Economist Milton Friedman superbly answers the major objections to drug legalization in this short video.
Highlighted quotes from the video:
Why legalize marijuana?
"I see America with half the number of prisons, half the number of prisoners, 10,000 fewer homicides a year, inner cities in which there's a chance for these poor people to live without being afraid for their lives, citizens who might be respectable who are now addicts, not being subject to become criminals in order to get their drug, being able to get drugs for which they're sure of the quality."
Isn't it a gateway drug to harder substances?
"The effect of criminalization is to drive people from mild drugs to strong drugs... Crack would never have existed in my opinion if you had not had drug prohibition. It was drug prohibition- why was crack created? Because cocaine was so expensive." [Cocaine was so expensive because of drug prohibition.]
But what about the morality of legalization?
"It's not an economic problem at all. It's a moral problem. The economics part of it- I'm an economist- the economics problem is strictly tertiary. It's a moral problem. It's a problem of the harm which government is doing. Look, I have estimated statistically that the prohibition of drugs produces on the average, 10,000 homicides a year."
Isn't it good to discourage drug use?
"The case for prohibiting drugs is exactly as strong- and as weak- as preventing people from overeating. We all know that overeating causes more deaths than drugs do... where do you draw the line?"
What scares you the most about the notion of drugs being legal?
"Nothing scares me about the notion of drugs being legal. What scares me is the notion of continuing on the path we're on now, which will destroy our free society."
Those who have suffered a drug overdose are often individuals who were reckless with the way they do their drugs, from the dosage to mixing it with other substances.

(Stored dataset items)
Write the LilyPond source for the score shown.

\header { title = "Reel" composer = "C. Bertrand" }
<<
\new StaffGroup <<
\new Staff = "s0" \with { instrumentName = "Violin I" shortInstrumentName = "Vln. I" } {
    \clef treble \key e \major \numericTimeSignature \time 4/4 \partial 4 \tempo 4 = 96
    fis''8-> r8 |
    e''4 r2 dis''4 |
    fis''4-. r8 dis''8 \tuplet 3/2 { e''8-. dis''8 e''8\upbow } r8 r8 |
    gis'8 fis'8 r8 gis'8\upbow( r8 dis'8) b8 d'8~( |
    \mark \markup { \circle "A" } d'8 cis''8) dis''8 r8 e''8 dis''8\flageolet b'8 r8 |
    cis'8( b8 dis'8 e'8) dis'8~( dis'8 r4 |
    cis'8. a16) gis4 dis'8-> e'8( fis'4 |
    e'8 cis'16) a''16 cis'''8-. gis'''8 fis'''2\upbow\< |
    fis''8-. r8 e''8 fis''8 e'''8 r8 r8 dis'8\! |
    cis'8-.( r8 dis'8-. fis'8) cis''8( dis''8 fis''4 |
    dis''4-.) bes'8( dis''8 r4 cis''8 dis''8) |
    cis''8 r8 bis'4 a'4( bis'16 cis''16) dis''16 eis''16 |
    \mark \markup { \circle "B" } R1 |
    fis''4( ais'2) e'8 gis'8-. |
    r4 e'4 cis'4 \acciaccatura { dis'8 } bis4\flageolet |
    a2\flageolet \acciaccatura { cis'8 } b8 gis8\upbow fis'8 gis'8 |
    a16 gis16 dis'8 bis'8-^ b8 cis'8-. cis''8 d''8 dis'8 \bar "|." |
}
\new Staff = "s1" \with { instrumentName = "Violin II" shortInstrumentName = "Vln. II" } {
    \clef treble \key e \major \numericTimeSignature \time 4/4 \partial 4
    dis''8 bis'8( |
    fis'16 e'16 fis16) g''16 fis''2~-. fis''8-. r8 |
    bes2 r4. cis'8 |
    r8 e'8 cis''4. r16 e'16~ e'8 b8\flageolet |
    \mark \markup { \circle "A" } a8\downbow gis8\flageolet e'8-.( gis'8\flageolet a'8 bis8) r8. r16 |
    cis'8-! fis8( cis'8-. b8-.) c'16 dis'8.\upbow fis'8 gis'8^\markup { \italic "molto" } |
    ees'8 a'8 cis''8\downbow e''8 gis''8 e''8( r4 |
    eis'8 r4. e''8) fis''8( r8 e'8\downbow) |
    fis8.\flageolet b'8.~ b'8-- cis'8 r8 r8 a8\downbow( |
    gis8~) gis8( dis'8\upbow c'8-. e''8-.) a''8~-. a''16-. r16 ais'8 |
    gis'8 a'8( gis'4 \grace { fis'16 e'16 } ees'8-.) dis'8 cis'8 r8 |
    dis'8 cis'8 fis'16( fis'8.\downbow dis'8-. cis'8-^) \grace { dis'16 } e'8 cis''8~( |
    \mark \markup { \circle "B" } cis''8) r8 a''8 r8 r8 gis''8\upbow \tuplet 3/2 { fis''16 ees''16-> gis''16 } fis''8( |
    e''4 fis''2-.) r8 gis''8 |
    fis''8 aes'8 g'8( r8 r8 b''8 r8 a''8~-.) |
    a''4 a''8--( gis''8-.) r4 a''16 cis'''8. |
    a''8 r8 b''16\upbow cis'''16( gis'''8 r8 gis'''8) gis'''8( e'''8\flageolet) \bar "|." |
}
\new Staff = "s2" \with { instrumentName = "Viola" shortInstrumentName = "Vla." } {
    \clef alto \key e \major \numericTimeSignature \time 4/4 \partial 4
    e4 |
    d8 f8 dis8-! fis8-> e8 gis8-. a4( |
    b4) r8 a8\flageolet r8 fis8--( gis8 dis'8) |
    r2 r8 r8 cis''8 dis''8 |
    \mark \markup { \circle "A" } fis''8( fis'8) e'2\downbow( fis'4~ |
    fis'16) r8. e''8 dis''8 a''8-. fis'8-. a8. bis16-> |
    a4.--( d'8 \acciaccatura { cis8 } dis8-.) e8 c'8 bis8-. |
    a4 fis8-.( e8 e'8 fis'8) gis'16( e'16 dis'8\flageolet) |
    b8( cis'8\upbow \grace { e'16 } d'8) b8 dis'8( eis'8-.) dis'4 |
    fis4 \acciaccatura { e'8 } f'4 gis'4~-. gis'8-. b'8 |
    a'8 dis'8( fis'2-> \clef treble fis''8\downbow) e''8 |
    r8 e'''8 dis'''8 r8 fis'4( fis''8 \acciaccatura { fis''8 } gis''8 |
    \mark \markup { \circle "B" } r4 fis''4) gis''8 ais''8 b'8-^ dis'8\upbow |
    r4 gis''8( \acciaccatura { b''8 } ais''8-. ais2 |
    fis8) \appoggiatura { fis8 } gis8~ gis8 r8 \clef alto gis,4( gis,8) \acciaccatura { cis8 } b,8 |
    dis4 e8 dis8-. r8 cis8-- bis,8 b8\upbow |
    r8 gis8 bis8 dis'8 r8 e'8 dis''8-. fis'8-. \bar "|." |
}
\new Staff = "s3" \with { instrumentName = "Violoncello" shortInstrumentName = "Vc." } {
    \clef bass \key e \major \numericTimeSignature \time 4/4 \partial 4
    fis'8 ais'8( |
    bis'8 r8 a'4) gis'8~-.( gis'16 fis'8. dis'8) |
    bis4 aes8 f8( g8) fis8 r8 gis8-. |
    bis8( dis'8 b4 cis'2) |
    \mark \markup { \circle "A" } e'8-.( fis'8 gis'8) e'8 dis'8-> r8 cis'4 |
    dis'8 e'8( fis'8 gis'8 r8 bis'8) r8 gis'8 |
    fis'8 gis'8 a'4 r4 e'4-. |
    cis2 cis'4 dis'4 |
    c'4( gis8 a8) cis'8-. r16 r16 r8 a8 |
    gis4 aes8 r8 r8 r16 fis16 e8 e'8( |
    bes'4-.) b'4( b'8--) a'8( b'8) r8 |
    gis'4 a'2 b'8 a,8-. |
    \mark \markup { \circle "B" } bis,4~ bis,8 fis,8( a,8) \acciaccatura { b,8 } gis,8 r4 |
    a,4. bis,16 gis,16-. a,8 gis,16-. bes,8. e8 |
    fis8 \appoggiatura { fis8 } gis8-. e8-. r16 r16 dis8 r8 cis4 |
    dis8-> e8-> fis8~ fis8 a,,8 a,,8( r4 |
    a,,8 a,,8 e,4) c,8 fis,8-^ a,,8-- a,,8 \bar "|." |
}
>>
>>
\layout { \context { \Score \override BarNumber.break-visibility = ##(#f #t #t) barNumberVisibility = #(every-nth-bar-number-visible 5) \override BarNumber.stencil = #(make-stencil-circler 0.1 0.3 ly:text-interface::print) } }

_WORK INSTRUCTION 1_
According to the Friedman quotes, what did Friedman estimate drug prohibition produces on average each year?
_WORK INSTRUCTION 2_
Reproduce the Friedman quotes from "Isn't it good" to "drugs being legal?".

_REPLY 1_
About 10,000 homicides a year.

_REPLY 2_
Isn't it good to discourage drug use?
"The case for prohibiting drugs is exactly as strong- and as weak- as preventing people from overeating. We all know that overeating causes more deaths than drugs do... where do you draw the line?"
What scares you the most about the notion of drugs being legal?